== Provided text ==
I will come back here just when I will have any further details and contact with Jerzy.

Best greeting Rafal


----------



## Rafal Zahorski (Jan 29, 2009)

*Photos made on board of SS Warszawa by Father of Jerzy Tustanowski - part I*

Hello, let me shot to all of you pictures received from Mr. Jerzy Tuskanowski made on board of SS Warszawa. They are GREAT!!!!

tbc ...


----------



## Rafal Zahorski (Jan 29, 2009)

*Photos made on board of SS Warszawa by Father of Jerzy Tustanowski - part II*

Hello 

Next pictures made on board or near of SS Warszawa received from Mr. Jerzy Tuskanowski

tbc ...


----------



## Varley (Oct 1, 2006)

I can see the cat knows which side it's bread is buttered - and who does the buttering!


----------



## Rafal Zahorski (Jan 29, 2009)

*Photos made on board of SS Warszawa by Father of Jerzy Tustanowski - last part*

And now we have all pictures already. I have already sent pw to AnoushkaD long time ago - but it looks that SS Warszawa is no more interested.

So lets wait and see. Anyway Mr. Jerzy Tustanowski is still waiting and he is really ready to help. Best greeting Rafal


----------



## mhurwicz (Sep 22, 2019)

I believe my father, Leonid Hurwicz, may have been on this ship, leaving Gdynia on Friday, October 28, 1938, and arriving in England on Tuesday, November 1, 1938. Can anyone help me confirm this? Passenger lists somewhere? Thank you!
Michael Hurwicz


----------



## eddyw (Nov 6, 2007)

"Warszawa" (1915, 2,487 grt) was a passenger/cargo steamer operated from 1929 by the Polish-British Navigation Co. She ran a weekly service between Gdynia and London the voyage taking three days. In 1938/9 she carried many refugees to safety.
https://commons.wikimedia.org/wiki/...279,_London,_Ankunft_jüdische_Flüchtlinge.jpg


----------



## mhurwicz (Sep 22, 2019)

*three days?*

"By the 1930s it had been renamed the SS Warszawa and sailed regularly between the new port of Gdynia, in Poland, leaving on a Friday and arriving on a Tuesday."
https://ajr.org.uk/wp-content/uploads/2019/08/6026-AJR-Journal-August-FINAL.pdf

I guess if for example they left 9pm Friday evening and arrived 9am Tuesday morning, that would be three and a half days. So rounding off, you could call it three days -- or four days. Does anyone know what the actual schedule was?


----------



## howardang (Aug 3, 2008)

AnoushkaD said:


> Hi there,
> 
> I am on the hunt for plans, photos, any archive on the SS Warszawa (or SS Warsaw) for a film that is in production. It was completed in July 1915 as Smolensk for Russian North-West SS Co Ltd and laid up. In May 1916 it was delivered to T. Wilson, Sons & Co Ltd, Hull and 1917 transferred to Ellermans Wilson Line Ltd, Hull. In April 1929 it was sold to Polsko-Brytyjskie Towarzystwo Okrêtowe SA (Polbrit), Gdynia and renamed Warszawa.

== Supplied data ==

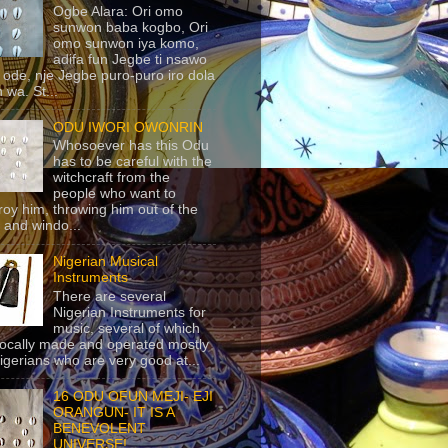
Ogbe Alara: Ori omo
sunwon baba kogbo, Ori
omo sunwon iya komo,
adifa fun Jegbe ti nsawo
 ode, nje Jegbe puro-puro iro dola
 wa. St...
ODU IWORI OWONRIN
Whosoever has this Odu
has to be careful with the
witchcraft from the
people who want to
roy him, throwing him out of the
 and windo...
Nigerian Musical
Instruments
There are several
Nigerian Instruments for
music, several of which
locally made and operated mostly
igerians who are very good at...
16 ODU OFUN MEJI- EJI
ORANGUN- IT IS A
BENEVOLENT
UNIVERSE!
---
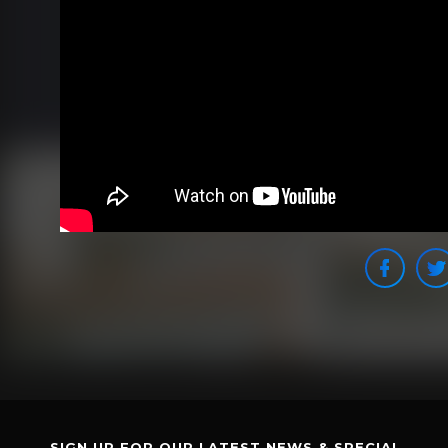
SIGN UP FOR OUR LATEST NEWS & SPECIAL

== Instruction ==
Continue the forum thread about the SS Warszawa from the point where it stops.

== Answer box ==
> 
> ...


Hull Maritime Museum may be able to help with some information about the construction/plans etc. Contact details below:-

Hull Maritime Museum

Queen Victoria Square, Hull HU1 3DX 
01482 300300

https://www.hcandl.co.uk/museums-and-galleries/hull-maritime-museum/maritime-museum

I hope that helps.

Howard


----------



## eddyw (Nov 6, 2007)

Hi mhurwicz - Re 'Three days?'
Not been able to find a schedule for this service. The 'weekly service /3 day voyage ' reference was in a shipping summary. It may not be accurate for the period you are interested in. If there was a weekly service and the voyage took 3 to 4 days there must have been more than one ship employed given the need for cargo handling etc. There are references to Warszawa being the only vessel employed in the late 1930s and the frequency being fortnightly. The itinerary varied and some voyages extended to Dover and Le Havre. The route also varied, voyages proceeding either via the Kiel Canal or north around Denmark. Then there is the weather which might have affected voyage duration in Oct/Nov. Shipping companies often took display adverts giving schedule information and newspapers of the period would have listings of arrivals/departures. You may want to try newspaper archives.
https://www.britishnewspaperarchive.co.uk/


----------



## Val Mam (May 30, 2021)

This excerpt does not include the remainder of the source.